There are different ways to open your data. Your preference may depend on the customs in your discipline or on the expectations of your funder. Some publishers also has requirements for the length of time for preservation regarding data related to a publication.
- Data repository or an archive
- Data journals publish detailed descriptions of research datasets, including the methods used to collect the data and technical analysis supporting the quality of the measurements. Some data journals publish only data papers whereas others publish different types of articles including data papers. Examples of data journals:
- Peer-reviewed scientific article. In order to verify your research findings, many journals encourage or require publishing your data set related to your article as supplementary material.
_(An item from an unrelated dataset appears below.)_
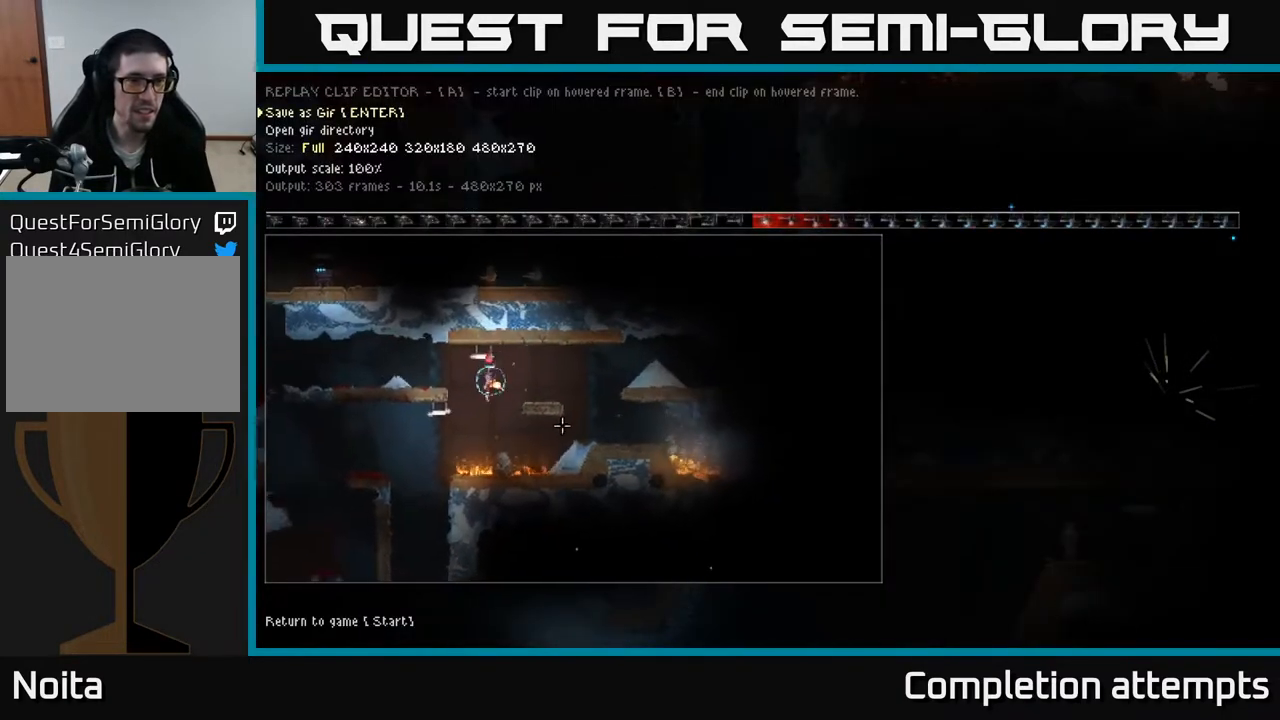
{"buttons": ["DPAD_DOWN"], "left_stick": "center", "right_stick": "center", "events": [[33, "DPAD_DOWN", "down"], [133, "DPAD_DOWN", "up"], [217, "DPAD_DOWN", "down"], [317, "DPAD_DOWN", "up"], [400, "DPAD_DOWN", "down"]]}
Please remember that such data is not necessary considered as open data, if the data can only be accessed through subscription based journal's website. Though, many publishers also accept depositing your data to general type repositories. See examples of publishers requirements:
It's also recommended that source code be shared and distributed where it is most appropriate, as determined by funding and other factors. Open source software and code tab in this guide offer more information about the topic.
When opening your data:
- Plan beforehand! Having a data management plan helps you.
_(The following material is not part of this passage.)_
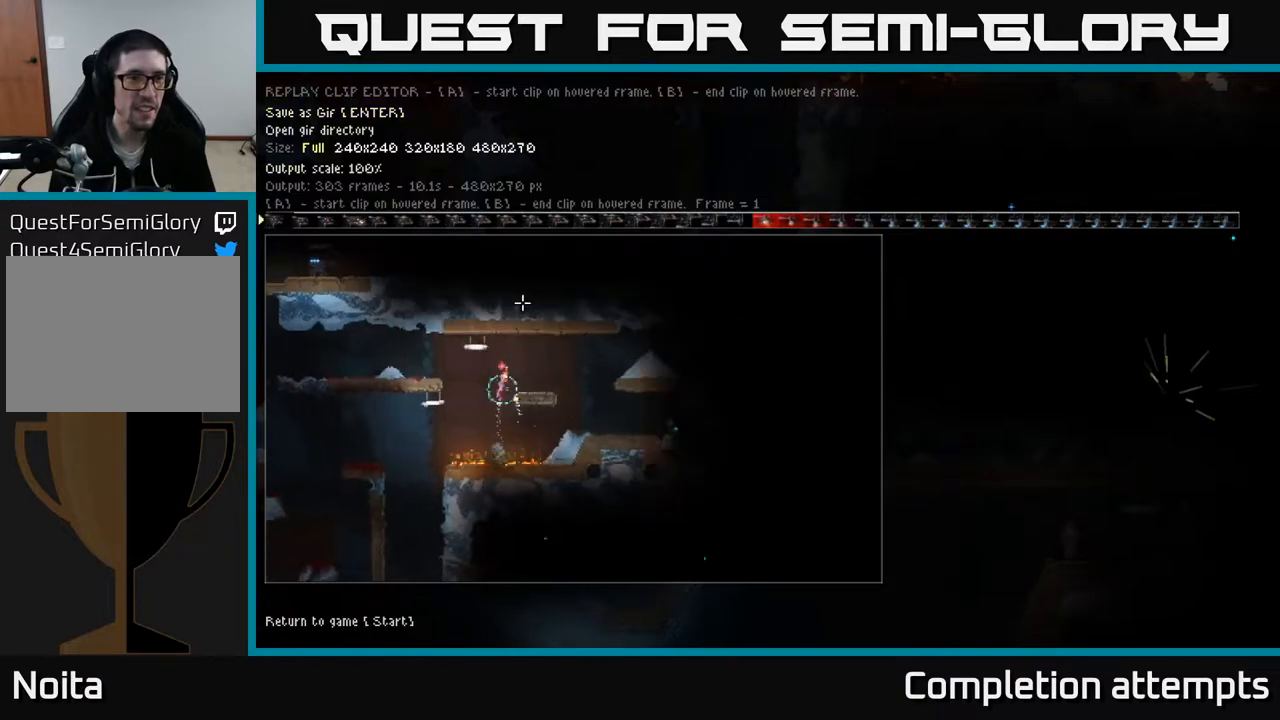
{"buttons": [], "left_stick": "center", "right_stick": "center", "events": [[17, "DPAD_DOWN", "up"], [233, "DPAD_RIGHT", "down"], [300, "DPAD_RIGHT", "up"], [367, "DPAD_RIGHT", "down"], [433, "DPAD_RIGHT", "up"]]}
- Document your data well and create adequate metadata. Remember to publish the metadata as well!
- Check that there are no ethical or legal issues that prevent you from publishing your data
- Check that the terms of reuse of your data are clear (licenses)
- CC0 waiver is the most efficient way of facilitating reuse of your data, but Creative Commons 4.0 can also be recommended for open data. See the guide on How to select a Creative Commons License
Does your research include processing sensitive or confidential data?
Data with personal information can only be published anonymised, when it is no longer subject to data protection legislation. Pseudonymised data is still personal data and cannot be opened without explicit consent for that purpose.
In some cases, personal information can be shared, if the original processing purpose allows it. However, if the original consent form does not refer to the further use of the data, opening the dataset may require requesting new consent from the data subjects. If you plan to share data which includes personal information, please contact firstname.lastname@example.org.
Please remember that you should still be able to open the metadata of the data holding personal information, although the actual data cannot be.
Archiving and long term preservation
The aim of long-term preservation is to keep data usable and comprehensible for tens or even hundreds of years. If your data has long-term value, answer the following questions:
Briefly describe what part of your data you will preserve and for how long. Categorise your data sets according to the anticipated preservation period:
A) Data to be destroyed upon the ending of the project
B) Data to be archived in non-curated archive (e.g. Zenodo) for 20 years
C) Data to be archived by a curated facility for the future generations for tens or hundreds of years.
- Describe the access policy to the archived data.
- Are there some costs related to archiving? Who takes care of them?
Tampere University has determined the process for identifying research data that will retain its value for a longer period and transferring it to Digital Preservation Service for Research Data, Fairdata-PAS. If you think your data will be suitable for the service, please contact email@example.com.
Tips for best practices
- When you start your project and begin to collect or produce your data, consider also how long each data set should be preserved.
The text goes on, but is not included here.